Mossos d’Esquadra: ¿la policía de todos, al servicio de la legalidad o de la identidad?

03.12.2012 | 11:33
 

‘Uno de los éxitos que la nación catalana ha conseguido los últimos veinticinco años ha sido la recuperación e implantación de la policía integral y nacional de Cataluña: la Policía de la Generalidad-Mossos d’Esquadra’ (extracto de un informe del Centre d’Estudis Estratègics de Catalunya, think tank sobre seguridad y defensa presidido por Miquel Sellarès, publicado el 25 de noviembre de 2010, bajo el título ‘Documento de base del modelo policial catalán’).

Dos coches de los Mossos d’Esquadra estacionados en una acera de Barcelona (foto: Federico Llosa).

Pocos ciudadanos sabrán que, probablemente, el cuerpo policial de los Mossos d’Esquadra constituye una de las policías civiles más antiguas de Europa, ya que sus precedentes se remontan al siglo XVIII y que en 2008 completaron su despliegue por toda la geografía catalana, culminando un proceso que se había iniciado en 1994.

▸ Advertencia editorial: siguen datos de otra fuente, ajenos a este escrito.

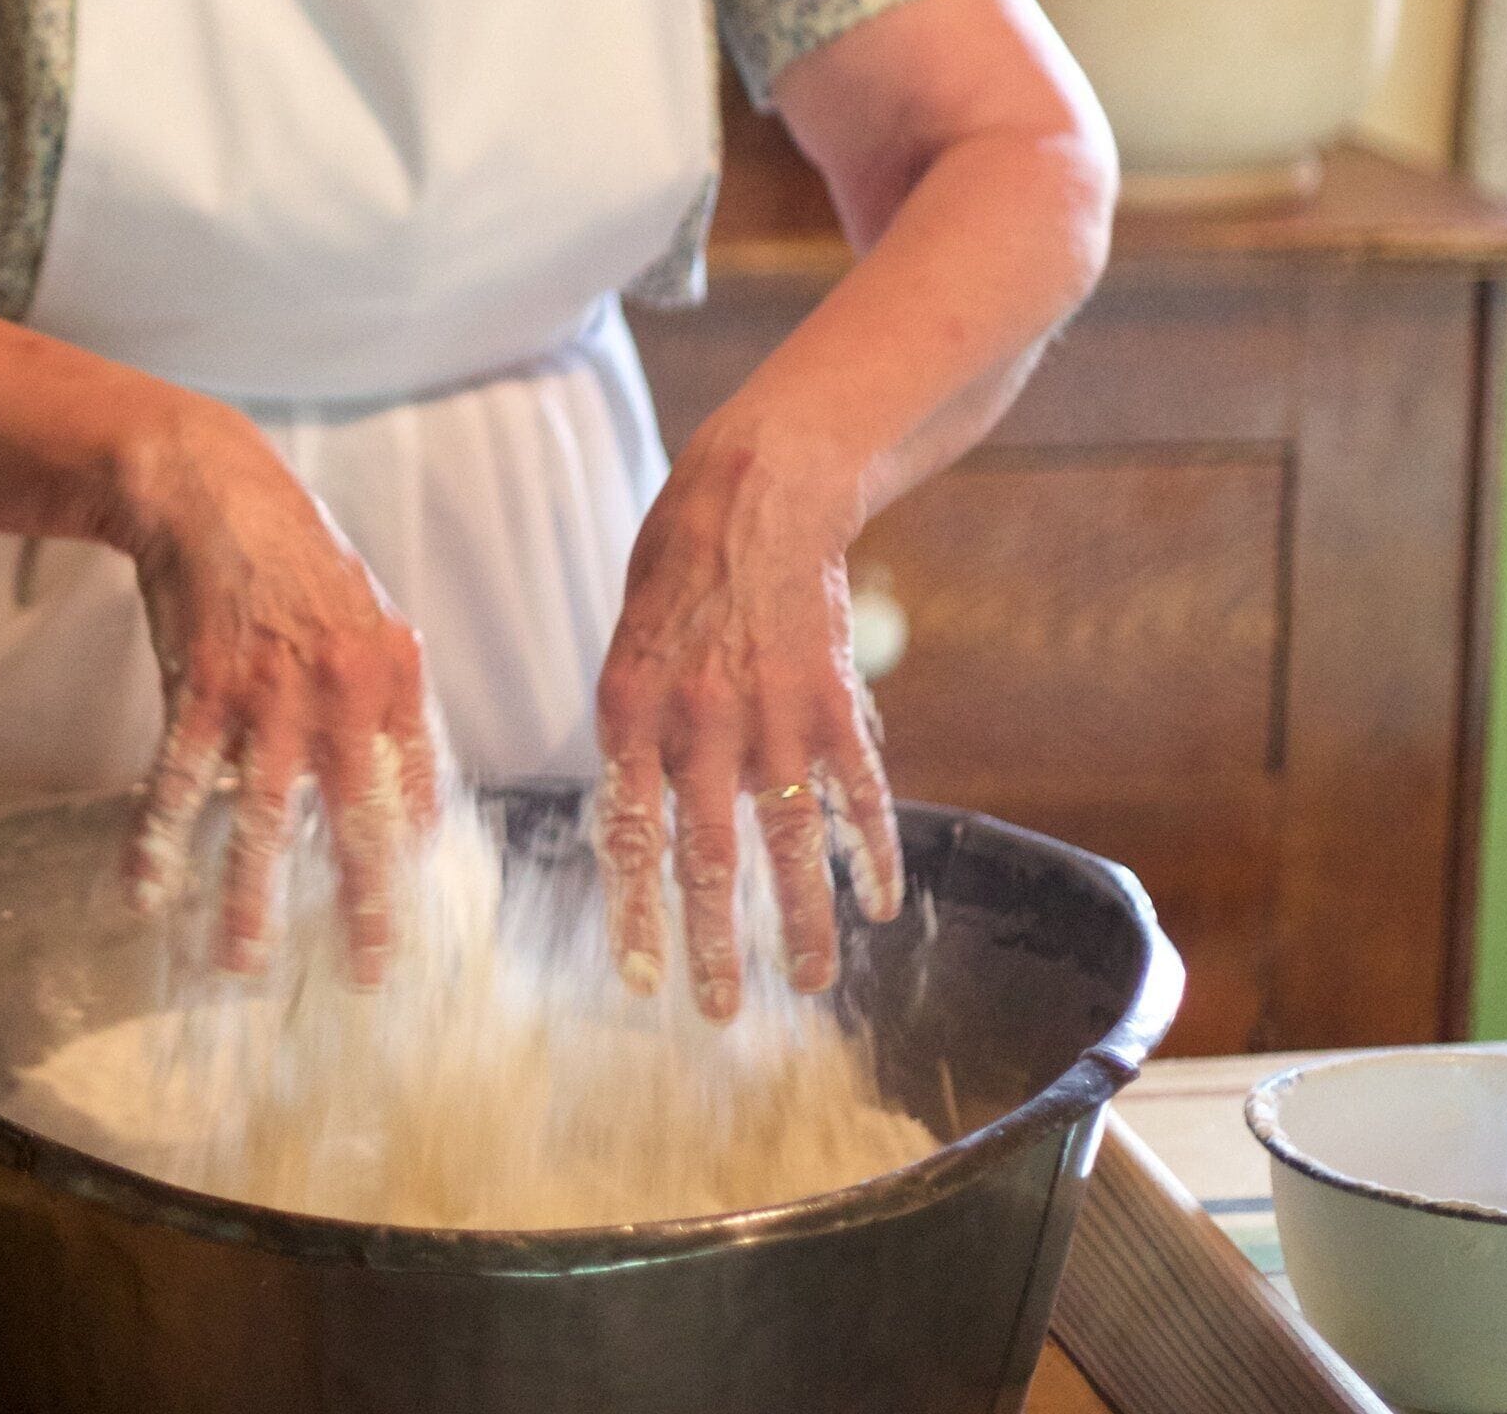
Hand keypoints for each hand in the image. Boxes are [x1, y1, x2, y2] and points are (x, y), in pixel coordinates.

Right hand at [114, 402, 437, 979]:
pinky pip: (176, 781)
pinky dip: (156, 839)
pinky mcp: (199, 686)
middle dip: (360, 903)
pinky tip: (143, 890)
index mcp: (391, 678)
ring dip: (249, 894)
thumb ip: (397, 711)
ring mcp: (267, 692)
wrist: (212, 494)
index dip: (410, 861)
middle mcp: (339, 691)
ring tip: (242, 959)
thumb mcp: (374, 624)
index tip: (408, 922)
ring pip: (262, 815)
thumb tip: (421, 806)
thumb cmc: (295, 561)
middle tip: (363, 970)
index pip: (415, 790)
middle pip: (356, 818)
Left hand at [592, 422, 905, 1021]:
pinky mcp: (833, 700)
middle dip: (717, 943)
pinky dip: (871, 850)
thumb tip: (641, 821)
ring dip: (802, 919)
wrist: (755, 494)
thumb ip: (635, 738)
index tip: (642, 978)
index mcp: (630, 712)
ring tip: (812, 983)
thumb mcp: (624, 652)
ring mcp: (772, 714)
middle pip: (711, 856)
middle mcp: (699, 723)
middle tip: (722, 1013)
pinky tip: (882, 904)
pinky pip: (857, 790)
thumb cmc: (675, 574)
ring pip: (790, 840)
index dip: (638, 911)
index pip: (630, 834)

Su primer responsable fue el polémico Miquel Sellarès, primer director general de Seguridad Ciudadana de la Generalidad (1983-1984) -con Jordi Pujol-, que nunca ha ocultado su opinión sobre que la policía autonómica debía estar al servicio del régimen nacionalista como instrumento del mismo, debiéndose excluir del territorio catalán a cualquier otra policía e incluso propiciando, en el empeño, oscuras tramas de espionaje.

Desde su creación y como en todos los ámbitos de la sociedad controlados por CiU, la construcción nacional se ha antepuesto al servicio al ciudadano. Más allá de actuaciones más que discutibles que causan heridas irreparables a los ciudadanos en el ejercicio de sus derechos y libertades fundamentales o de indultos inaceptables que benefician a lo peor del cuerpo dejando una imagen de impunidad ante la sociedad, aún espera el que suscribe, por ejemplo, respuesta de los servicios de comunicación de la policía autonómica sobre las denuncias públicas vertidas en este blog sobre simples infracciones de tráfico cometidas por miembros de la misma y que no sólo no se han corregido sino que se observa como aumentan, día a día, como demuestra la imagen recogida esta misma semana. En cualquier otro país de nuestro entorno, la denuncia pública obtiene una respuesta rápida desde las instituciones, utilizando el derecho de réplica que les acoge; sin embargo, aquí se calla y por lo tanto se otorga. Esta actitud no se corresponde con la imagen de servicio policial moderno que se nos vendía por sus creadores en sus inicios y es una muestra más de la escasa calidad de nuestra democracia.

Además, dentro del acoso y derribo al que se somete, en esta Comunidad Autónoma, a los ciudadanos que no se someten al ideario lingüístico políticamente correcto, siempre se ha exigido a los miembros de ese cuerpo que utilicen el español lo menos posible. Quizás por ello, cuando protestaron a finales de 2011 por los recortes del Gobierno autonómico de Artur Mas, lo hicieron de la forma que consideraban más dolía: utilizando la lengua materna de Cervantes y la de más de la mitad de catalanes. Todo un síntoma de las presiones internas que, sin duda, sufren a diario en su trabajo y que se evidenciaron cuando, por ejemplo, se sancionó a un mosso por redactar una diligencia en castellano.

Como señalaba acertadamente Juan Antonio Cordero, a propósito de lo anterior, ‘el integrismo nacionalista catalán no sólo existe, sino que lleva gobernando ininterrumpidamente desde el principio de la autonomía’. En el campo policial sus autores intelectuales fundamentales han sido, históricamente, Sellarès y Pujol. Obsérvese que este último siempre aparece al final del túnel nacionalista a modo de Gran Hermano ejerciendo un inconfesable, oscuro y totalitario control sobre los ciudadanos.

Uno, al final y después de visto lo anterior, se pregunta, tras la arenga de hace unas semanas del consejero de Interior, Felip Puig, a apoyar una hipotética secesión ilegal de qué bando se pondrían los miembros del cuerpo: ¿del de la ley integradora de todos o del de la identidad fundamentalista de unos pocos? No me cabe la menor duda sobre los policías de a pie -la gran mayoría simples trabajadores abnegados que realizan su labor lo mejor que pueden, ajenos al debate político en el que se les pretende implicar-; otra cosa sería sus mandos, verdaderos soldados de un ejército al servicio de un fin totalitario. Os vigilamos.

PD: Me llegan los datos que confirman mis previsiones sobre la consulta a los empleados del Ayuntamiento de Barcelona. Participación: 61,77%; sí: 89,68% y no: 9,9%. Me consuela conocer que la abstención ha sido, considerablemente, alta.